** PASSAGE PROVIDED follows **

She gets a "well done", but the good news is that the 737-700 will climb great on one
engine, so an engine failure is no big deal from a flying qualities and safety situation.
It WILL get you to the airport, they even climb well on one engine, massive excess thrust.
But, really sad for the lady who was killed. I am surprised to see the window knocked out that
far back. I will not sit lined up with the fan unless there are no other seats available, but would have
thought that where she was (at TE of the wing, about 10 rose back from lined up with the fan!)
would have been pretty safe. I would have been wrong.
Wear your seatbelts, reasonably tight, ALL the time. Turbulence and blown out windows do not
come with advanced warning. A friend is a SW pilot, and I want to talk to him about this later,
after they get it all figured out.
I thought the whole fan blew up, but later pix show ONE blade missing. Shredded the entire
containment ring ("shrapnel proof" ring around the fan section). Amazing, although that
blade has a chord of about 8-9" and is about 20" long, so not light, and turning over 5,000 RPMs
at cruise.
As to the convertible Aloha Airlines 737. I saw an interview with the copilot, a female. When the lid blew,
they got an engine failure, lots of lights and buzzers, depressurization (DUH!) and had the cockpit
door blow open, unlatched and partly open. She was busy as hell putting on her O2 mask, securing the
bad engine (the FA they lost went through it), cutting off fuel and electrical, setting up the emergency
descent profile, etc.,etc., etc. She finally had a few seconds to spare, looked over her shoulder through the
cockpit door and SAW BLUE SKY
. She said she turned around immediately and the instrument panel
was VERY comforting, it said that they still had a flyable aircraft and she didn't want to look through
that door again until they were on the ground, it scared her too badly. NEVER supposed to be able to
see blue sky through the cockpit door of a 737. NEVER.

** End of PASSAGE PROVIDED **

WORK TO COMPLETE: Repeat word for word the portion of the post on the 737 engine failure between "It WILL get" and "have been wrong.", inclusive. The data that follows comes from a separate source.

** STUDY MATERIAL follows **

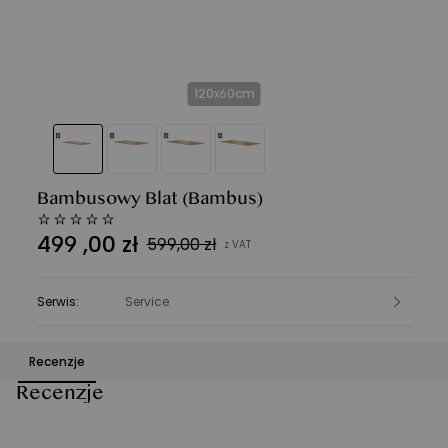
120x60cm
Bambusowy Blat
(Bambus)
499
,
00
zł
599,00 zł
z VAT
Serwis
:
Service
Recenzje
Recenzje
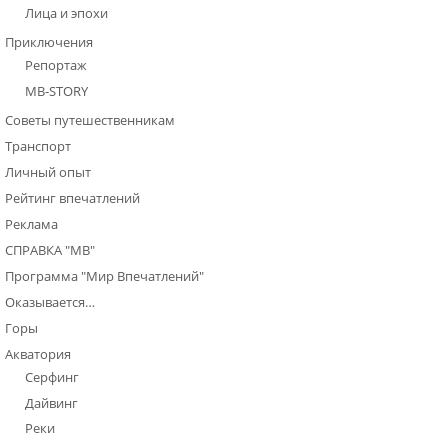
Лица и эпохи
Приключения
Репортаж
МВ-STORY
Советы путешественникам
Транспорт
Личный опыт
Рейтинг впечатлений
Реклама
СПРАВКА "МВ"
Программа "Мир Впечатлений"
Оказывается…
Горы
Акватория
Серфинг
Дайвинг
Реки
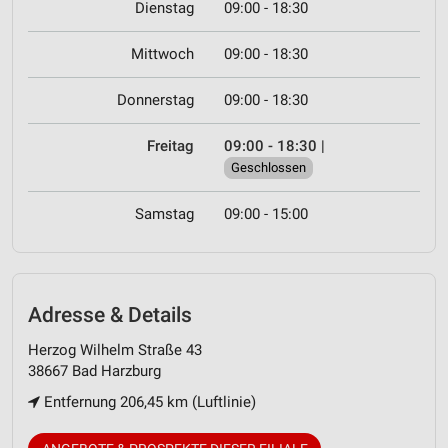
Dienstag
09:00 - 18:30
Mittwoch
09:00 - 18:30
Donnerstag
09:00 - 18:30
Freitag
09:00 - 18:30
|
Geschlossen
Samstag
09:00 - 15:00
Adresse & Details
Herzog Wilhelm Straße 43
38667 Bad Harzburg
Entfernung 206,45 km (Luftlinie)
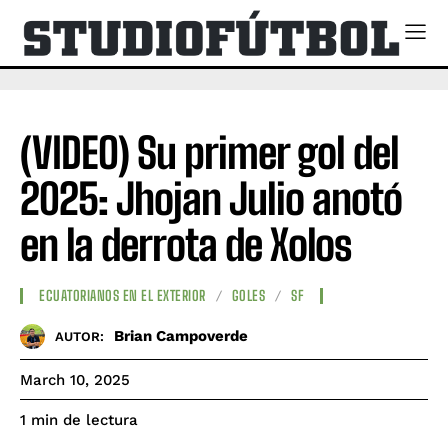
(VIDEO) Su primer gol del
2025: Jhojan Julio anotó
en la derrota de Xolos
ECUATORIANOS EN EL EXTERIOR
GOLES
SF
Brian Campoverde
AUTOR:
March 10, 2025
de lectura
1
min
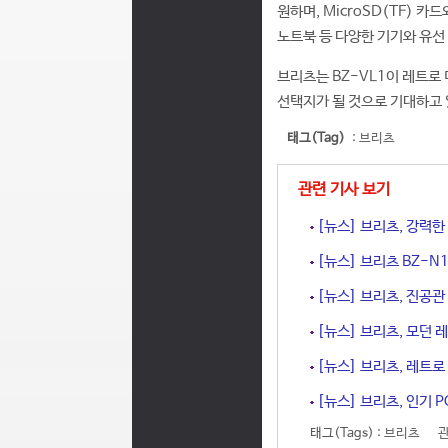
원하며, MicroSD(TF) 카
노트북 등 다양한 기기와 유선
브리츠는 BZ-VL1이 레트로
선택지가 될 것으로 기대하고 
태그(Tag)
:
브리츠
관련 기사 보기
[뉴스] 브리츠, 강력한
[뉴스] 브리츠 BZ-N1
[뉴스] 브리츠, 진공관
[뉴스] 브리츠, 모던 
[뉴스] 브리츠, 레트로 
[뉴스] 브리츠, 인기 P
태그(Tags) :
브리츠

** End of STUDY MATERIAL **

SOLUTION FOR THIS TASK:
It WILL get you to the airport, they even climb well on one engine, massive excess thrust.
But, really sad for the lady who was killed. I am surprised to see the window knocked out that
far back. I will not sit lined up with the fan unless there are no other seats available, but would have
thought that where she was (at TE of the wing, about 10 rose back from lined up with the fan!)
would have been pretty safe. I would have been wrong.